Una vez la taza estuvo vacía y la hogaza se convirtió en migas en la superficie de madera de la isleta bajó del banco alto dando un brinco. Saludó a su madre con un beso en la mejilla y se acercó a su padre chocando su puño con el del hombre de cabeza rapada. Ambos chasquearon los dedos en el aire y se sonrieron con un guiño.
—Suerte —murmuró él, viéndola tomar el otro casco.
—Bonito día. Los quiero —emitió Narella, corriendo hacia el exterior, en tanto se echaba el asa de su mochila al hombro.
Afuera la recibió el sol matutino, brillando y calentando con mayor intensidad que el anterior mes. La primavera se percibía en el vecindario. Las orquídeas y los cerezos en el jardín de la señora Olsen volvían a florecer tras casi un año sin hacerlo.
La moto negra con plásticos morados de Melanie se encontraba estacionada en la calle, lista para partir hacia la estación del metro. Su hermana también estaba preparada para conducir, tenía el casco negro puesto haciendo obvia combinación con la chaqueta de cuero que meses atrás había rescatado de una tienda de segunda mano y las mangas de su pantalón rasgado, que ya resultaba ser un clásico, metidas dentro de sus borceguís.

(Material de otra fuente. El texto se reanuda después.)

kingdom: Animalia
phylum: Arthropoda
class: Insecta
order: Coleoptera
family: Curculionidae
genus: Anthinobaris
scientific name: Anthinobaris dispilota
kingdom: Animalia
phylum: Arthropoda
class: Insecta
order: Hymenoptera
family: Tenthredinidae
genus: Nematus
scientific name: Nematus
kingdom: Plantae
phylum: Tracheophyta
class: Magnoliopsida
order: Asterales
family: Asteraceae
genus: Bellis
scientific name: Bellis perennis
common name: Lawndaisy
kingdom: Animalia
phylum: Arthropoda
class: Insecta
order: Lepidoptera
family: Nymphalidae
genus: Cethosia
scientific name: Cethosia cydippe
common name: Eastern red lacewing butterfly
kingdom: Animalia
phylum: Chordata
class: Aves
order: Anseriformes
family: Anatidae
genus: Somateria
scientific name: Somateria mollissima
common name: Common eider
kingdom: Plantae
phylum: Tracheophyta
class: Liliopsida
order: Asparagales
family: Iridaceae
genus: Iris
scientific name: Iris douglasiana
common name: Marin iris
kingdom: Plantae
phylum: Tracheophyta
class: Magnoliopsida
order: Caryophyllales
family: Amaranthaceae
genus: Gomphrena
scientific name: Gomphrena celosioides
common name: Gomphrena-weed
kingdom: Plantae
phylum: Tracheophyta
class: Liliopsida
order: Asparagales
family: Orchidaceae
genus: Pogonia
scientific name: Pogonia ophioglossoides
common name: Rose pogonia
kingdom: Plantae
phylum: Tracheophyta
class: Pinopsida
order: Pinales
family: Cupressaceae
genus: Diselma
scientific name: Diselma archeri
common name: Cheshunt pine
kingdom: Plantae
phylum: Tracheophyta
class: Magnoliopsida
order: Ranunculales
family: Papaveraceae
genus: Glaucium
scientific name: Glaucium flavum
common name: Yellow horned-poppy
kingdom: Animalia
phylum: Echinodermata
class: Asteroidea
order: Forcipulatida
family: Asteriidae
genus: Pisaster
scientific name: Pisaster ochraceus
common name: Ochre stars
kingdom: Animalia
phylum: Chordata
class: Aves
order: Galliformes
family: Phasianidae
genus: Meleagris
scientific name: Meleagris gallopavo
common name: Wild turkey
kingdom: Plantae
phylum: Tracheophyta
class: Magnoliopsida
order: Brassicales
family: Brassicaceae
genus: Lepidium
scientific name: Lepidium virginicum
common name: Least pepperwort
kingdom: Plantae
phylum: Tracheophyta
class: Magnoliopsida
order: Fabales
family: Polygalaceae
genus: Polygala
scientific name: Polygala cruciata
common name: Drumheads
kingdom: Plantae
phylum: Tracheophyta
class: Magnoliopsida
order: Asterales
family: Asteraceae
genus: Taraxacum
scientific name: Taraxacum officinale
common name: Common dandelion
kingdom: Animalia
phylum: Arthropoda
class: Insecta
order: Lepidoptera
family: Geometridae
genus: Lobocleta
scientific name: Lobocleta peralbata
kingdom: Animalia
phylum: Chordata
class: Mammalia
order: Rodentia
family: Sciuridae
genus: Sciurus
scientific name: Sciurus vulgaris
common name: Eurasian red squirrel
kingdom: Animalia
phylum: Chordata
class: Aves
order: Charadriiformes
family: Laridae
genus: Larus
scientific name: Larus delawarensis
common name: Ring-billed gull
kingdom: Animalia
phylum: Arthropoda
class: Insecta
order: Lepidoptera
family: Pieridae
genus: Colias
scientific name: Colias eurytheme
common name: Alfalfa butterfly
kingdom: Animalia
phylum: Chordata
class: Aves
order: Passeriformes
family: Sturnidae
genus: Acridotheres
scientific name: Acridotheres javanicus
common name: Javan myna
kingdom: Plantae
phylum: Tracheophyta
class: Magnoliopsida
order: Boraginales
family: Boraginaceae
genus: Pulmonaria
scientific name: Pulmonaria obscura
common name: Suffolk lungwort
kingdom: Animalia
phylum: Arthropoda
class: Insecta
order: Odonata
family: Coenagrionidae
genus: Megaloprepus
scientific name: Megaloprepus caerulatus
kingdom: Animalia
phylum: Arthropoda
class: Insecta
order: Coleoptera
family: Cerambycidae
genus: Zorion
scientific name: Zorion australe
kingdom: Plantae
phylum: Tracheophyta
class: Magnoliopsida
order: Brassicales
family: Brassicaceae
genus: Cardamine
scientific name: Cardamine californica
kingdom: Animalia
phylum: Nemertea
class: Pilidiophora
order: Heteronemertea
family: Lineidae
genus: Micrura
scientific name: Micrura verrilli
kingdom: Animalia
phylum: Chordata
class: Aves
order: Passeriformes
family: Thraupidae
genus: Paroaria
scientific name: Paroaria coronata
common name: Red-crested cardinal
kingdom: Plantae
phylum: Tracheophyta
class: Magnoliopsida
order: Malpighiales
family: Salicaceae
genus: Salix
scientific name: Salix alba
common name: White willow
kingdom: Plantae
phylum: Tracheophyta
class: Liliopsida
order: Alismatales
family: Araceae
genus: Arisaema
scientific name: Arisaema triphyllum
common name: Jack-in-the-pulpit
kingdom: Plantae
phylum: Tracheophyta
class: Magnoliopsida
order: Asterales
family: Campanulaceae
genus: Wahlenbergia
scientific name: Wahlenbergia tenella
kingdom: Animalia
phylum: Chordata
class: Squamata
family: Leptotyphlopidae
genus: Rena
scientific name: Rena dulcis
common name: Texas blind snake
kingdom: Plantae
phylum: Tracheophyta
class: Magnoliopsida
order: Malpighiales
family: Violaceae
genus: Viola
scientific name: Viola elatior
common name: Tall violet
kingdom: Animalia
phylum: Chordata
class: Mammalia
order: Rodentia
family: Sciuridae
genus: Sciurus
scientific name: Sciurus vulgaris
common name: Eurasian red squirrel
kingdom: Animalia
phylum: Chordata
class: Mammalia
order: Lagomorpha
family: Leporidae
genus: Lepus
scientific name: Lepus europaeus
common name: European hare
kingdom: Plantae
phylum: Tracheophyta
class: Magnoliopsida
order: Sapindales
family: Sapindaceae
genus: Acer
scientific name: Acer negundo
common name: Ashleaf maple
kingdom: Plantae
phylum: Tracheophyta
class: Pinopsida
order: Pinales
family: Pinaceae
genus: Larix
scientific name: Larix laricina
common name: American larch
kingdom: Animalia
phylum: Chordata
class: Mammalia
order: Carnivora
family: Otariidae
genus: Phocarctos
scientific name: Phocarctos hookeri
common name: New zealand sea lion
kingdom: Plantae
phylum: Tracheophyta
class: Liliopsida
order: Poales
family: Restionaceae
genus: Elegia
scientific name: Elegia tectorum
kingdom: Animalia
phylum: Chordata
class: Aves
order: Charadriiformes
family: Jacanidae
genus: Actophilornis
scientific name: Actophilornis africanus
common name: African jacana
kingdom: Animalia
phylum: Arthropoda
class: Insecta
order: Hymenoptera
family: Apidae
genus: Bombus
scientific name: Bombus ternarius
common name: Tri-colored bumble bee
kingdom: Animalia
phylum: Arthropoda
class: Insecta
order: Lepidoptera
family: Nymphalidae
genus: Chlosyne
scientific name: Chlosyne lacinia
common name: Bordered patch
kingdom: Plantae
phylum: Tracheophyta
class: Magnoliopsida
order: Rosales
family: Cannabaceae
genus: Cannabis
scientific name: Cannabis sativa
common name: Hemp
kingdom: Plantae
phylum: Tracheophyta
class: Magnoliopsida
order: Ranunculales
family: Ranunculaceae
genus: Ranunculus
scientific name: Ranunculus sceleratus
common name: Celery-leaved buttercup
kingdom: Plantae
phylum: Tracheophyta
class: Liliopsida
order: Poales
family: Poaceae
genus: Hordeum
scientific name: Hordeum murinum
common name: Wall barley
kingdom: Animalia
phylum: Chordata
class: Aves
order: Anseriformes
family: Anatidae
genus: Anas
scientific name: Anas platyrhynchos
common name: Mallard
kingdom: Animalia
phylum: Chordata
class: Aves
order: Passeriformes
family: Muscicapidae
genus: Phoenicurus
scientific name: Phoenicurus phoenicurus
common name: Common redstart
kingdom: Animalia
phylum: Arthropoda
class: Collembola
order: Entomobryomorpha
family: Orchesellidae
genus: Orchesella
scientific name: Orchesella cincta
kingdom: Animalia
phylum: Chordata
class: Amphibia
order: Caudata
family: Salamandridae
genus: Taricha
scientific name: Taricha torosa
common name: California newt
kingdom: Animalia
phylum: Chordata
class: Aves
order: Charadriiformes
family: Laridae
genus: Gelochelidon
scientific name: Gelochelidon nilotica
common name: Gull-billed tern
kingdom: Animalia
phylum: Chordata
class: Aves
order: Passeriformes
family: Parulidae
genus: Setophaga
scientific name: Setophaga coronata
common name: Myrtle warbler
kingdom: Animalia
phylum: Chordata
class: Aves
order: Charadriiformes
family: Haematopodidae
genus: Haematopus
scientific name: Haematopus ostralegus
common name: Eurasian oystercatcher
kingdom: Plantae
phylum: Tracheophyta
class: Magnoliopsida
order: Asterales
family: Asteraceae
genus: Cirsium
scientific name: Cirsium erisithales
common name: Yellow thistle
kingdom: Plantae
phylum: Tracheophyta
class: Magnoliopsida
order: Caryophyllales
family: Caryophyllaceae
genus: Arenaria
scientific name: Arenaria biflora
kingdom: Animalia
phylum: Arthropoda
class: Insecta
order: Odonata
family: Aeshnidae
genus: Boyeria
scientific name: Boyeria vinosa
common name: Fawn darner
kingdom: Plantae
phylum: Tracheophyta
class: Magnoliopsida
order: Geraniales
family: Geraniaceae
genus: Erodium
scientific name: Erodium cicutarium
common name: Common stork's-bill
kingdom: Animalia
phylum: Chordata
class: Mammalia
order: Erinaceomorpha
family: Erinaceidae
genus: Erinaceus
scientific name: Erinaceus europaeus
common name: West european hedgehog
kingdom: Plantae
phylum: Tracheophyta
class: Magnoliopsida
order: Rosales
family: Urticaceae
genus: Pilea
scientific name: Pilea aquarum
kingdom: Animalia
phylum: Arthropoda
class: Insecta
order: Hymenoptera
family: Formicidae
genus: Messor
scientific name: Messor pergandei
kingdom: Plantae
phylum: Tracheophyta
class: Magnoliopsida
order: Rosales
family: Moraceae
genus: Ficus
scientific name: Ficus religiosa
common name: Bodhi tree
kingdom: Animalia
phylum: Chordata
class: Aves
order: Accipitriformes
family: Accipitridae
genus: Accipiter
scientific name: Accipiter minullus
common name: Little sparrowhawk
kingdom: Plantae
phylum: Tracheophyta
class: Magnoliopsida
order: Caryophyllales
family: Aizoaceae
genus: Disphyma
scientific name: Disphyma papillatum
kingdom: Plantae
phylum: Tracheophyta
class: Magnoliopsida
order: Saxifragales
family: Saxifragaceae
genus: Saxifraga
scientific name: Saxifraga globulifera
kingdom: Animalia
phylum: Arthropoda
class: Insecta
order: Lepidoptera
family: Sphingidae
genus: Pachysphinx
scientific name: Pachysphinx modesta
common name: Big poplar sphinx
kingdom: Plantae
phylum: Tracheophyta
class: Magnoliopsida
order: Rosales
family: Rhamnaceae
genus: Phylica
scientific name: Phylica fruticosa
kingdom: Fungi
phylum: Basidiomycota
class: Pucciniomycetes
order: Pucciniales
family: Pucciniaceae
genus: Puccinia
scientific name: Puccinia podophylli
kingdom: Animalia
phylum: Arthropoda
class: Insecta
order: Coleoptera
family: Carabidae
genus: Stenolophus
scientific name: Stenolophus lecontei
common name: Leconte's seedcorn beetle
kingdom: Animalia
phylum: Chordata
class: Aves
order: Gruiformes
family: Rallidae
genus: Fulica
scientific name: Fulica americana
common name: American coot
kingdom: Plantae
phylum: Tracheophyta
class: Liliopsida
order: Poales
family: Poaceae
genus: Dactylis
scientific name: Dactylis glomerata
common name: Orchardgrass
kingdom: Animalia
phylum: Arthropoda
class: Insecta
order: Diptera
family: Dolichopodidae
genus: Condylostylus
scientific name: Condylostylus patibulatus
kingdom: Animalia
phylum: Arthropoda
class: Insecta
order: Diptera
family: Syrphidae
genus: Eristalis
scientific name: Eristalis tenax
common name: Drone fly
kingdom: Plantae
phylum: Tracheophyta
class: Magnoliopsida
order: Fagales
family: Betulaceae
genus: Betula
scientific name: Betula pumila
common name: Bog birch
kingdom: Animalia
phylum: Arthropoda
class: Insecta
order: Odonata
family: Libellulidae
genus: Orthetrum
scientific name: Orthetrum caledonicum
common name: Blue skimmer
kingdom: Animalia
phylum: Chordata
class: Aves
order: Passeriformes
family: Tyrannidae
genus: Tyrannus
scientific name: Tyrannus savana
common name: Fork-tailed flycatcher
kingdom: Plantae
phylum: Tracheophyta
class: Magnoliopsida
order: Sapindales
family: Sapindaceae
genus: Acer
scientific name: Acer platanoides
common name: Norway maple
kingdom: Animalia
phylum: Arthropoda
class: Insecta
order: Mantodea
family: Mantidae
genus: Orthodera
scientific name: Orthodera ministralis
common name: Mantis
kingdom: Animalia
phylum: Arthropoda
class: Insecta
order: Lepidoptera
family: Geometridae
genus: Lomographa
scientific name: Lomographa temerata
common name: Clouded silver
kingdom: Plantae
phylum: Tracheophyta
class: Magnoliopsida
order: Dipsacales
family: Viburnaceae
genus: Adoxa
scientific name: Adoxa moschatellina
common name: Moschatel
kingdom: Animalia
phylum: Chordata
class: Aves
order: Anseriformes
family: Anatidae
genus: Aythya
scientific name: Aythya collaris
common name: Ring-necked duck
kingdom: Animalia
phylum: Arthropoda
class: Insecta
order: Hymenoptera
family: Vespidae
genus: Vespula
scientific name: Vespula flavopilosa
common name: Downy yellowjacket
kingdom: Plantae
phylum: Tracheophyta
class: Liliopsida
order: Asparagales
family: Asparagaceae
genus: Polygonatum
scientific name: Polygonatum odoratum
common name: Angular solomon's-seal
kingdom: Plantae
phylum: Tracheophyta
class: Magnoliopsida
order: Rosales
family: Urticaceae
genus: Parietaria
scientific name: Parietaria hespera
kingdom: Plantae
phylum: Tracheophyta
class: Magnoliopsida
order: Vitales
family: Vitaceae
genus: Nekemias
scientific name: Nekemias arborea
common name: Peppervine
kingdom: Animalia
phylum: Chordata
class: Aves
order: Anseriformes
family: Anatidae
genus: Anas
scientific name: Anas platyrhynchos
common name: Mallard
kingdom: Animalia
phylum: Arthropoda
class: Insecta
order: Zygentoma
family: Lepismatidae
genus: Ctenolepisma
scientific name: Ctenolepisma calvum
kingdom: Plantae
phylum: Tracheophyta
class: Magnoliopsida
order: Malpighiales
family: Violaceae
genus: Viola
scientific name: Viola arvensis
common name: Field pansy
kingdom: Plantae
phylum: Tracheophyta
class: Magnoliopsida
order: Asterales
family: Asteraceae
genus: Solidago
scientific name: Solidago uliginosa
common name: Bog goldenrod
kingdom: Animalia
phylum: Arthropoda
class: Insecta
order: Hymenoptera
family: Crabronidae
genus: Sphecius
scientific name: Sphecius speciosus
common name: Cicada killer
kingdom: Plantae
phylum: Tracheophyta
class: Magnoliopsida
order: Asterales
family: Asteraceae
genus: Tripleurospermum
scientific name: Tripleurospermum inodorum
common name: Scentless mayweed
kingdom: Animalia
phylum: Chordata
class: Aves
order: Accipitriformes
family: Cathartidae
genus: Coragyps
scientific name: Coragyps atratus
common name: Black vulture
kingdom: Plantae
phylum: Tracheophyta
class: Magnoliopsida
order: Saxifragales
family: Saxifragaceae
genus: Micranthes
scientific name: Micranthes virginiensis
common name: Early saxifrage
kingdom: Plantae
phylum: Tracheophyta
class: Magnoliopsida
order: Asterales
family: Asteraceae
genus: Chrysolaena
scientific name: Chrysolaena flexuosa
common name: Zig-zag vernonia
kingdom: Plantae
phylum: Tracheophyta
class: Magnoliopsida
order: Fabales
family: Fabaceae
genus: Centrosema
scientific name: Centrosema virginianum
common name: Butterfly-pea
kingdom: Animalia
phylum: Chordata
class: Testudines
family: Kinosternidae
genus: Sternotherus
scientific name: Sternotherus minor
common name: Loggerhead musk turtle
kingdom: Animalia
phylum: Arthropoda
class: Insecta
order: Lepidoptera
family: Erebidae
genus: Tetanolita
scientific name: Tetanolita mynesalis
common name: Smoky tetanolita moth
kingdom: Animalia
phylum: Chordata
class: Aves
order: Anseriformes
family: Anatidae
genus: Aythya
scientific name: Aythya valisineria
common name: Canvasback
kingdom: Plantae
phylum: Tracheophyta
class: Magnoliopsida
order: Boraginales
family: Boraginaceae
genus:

Como un rictus, estaba masticando la típica goma de mascar sabor fresa que acostumbraba a saborear a dónde fuera que fuese.
—Ponte el casco —pidió una vez Narella estuvo sentada a su espalda. La castaña de ojos tan intensos como la penumbra de una noche sin luna asintió metiendo la cabeza en dicho objeto —. Sujétate —vociferó alto, encendiendo el sonoro motor de la bestia que conducía.